Kolb taught leadership and negotiation for 29 years at Simmons College, where she heard about students’ experiences negotiating in the workplace. “Women face institutional challenges in the working world, and they need to constantly negotiate their way through policies and practices that appear neutral,” she says. For example, in academia it typically takes seven years to get tenure—and for many women, those years are the best time to start having children. When schools change their policies to give both women and men extra time off, however, men tend to use that time for more research, giving them an advantage. In 2000, she and a former student shed light on the phenomenon in The Shadow Negotiation, which was named one of that year’s 10 best books by Harvard Business Review.

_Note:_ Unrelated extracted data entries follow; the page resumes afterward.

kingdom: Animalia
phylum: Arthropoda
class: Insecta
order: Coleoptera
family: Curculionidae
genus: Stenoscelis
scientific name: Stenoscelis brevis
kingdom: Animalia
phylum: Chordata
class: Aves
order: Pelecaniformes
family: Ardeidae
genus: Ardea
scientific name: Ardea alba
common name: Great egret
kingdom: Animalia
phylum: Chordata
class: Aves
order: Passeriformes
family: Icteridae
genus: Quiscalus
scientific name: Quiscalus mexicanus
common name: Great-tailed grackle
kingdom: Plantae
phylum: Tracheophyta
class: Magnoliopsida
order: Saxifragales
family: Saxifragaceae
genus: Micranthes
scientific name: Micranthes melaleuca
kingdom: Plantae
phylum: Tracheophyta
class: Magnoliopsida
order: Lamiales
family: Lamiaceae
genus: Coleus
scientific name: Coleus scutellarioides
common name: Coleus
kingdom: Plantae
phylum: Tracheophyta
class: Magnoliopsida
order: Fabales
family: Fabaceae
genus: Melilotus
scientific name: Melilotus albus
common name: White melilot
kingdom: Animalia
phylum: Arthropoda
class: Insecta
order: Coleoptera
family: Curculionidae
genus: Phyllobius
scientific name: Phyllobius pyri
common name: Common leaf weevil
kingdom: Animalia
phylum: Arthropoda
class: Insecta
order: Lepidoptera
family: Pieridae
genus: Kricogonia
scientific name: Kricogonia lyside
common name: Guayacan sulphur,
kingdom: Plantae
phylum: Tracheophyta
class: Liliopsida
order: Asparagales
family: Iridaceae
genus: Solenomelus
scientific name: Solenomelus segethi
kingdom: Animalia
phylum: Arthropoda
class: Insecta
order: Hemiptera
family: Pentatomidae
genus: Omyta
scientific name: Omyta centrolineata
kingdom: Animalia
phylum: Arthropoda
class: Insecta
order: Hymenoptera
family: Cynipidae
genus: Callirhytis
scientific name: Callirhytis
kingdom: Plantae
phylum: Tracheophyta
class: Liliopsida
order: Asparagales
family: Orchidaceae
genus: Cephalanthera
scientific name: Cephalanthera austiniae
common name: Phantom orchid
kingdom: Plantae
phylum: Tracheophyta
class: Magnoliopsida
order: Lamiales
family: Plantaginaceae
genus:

Now retired from Simmons, Kolb is the co-director of the Negotiations in the Workplace Project at Harvard Law School’s Program on Negotiation. She leads seminars for corporations, like Google and Time Warner, that want to retain their best female leaders. She is also an in-demand workshop facilitator and speaker. A recent keynote was titled “Negotiating at Work: Small Wins to Big Gains.”
“We know that millennials are moving out of companies, often because they get asked to take on extra work,” she says. “We tell them, ‘Don’t opt out. Negotiate! Stay in situations that don’t look so promising.’ And when you negotiate for new opportunities and credit for extra work, you lay the path for people who come after.”
Kolb’s most recent book, Negotiating at Work: Turn Small Wins into Big Gains, was a Time.com best negotiation book of 2015. She and her husband, psychoanalyst Jonathan Kolb, live in Brookline and on Cape Cod, where they enjoy coaxing their hydrangeas to bloom.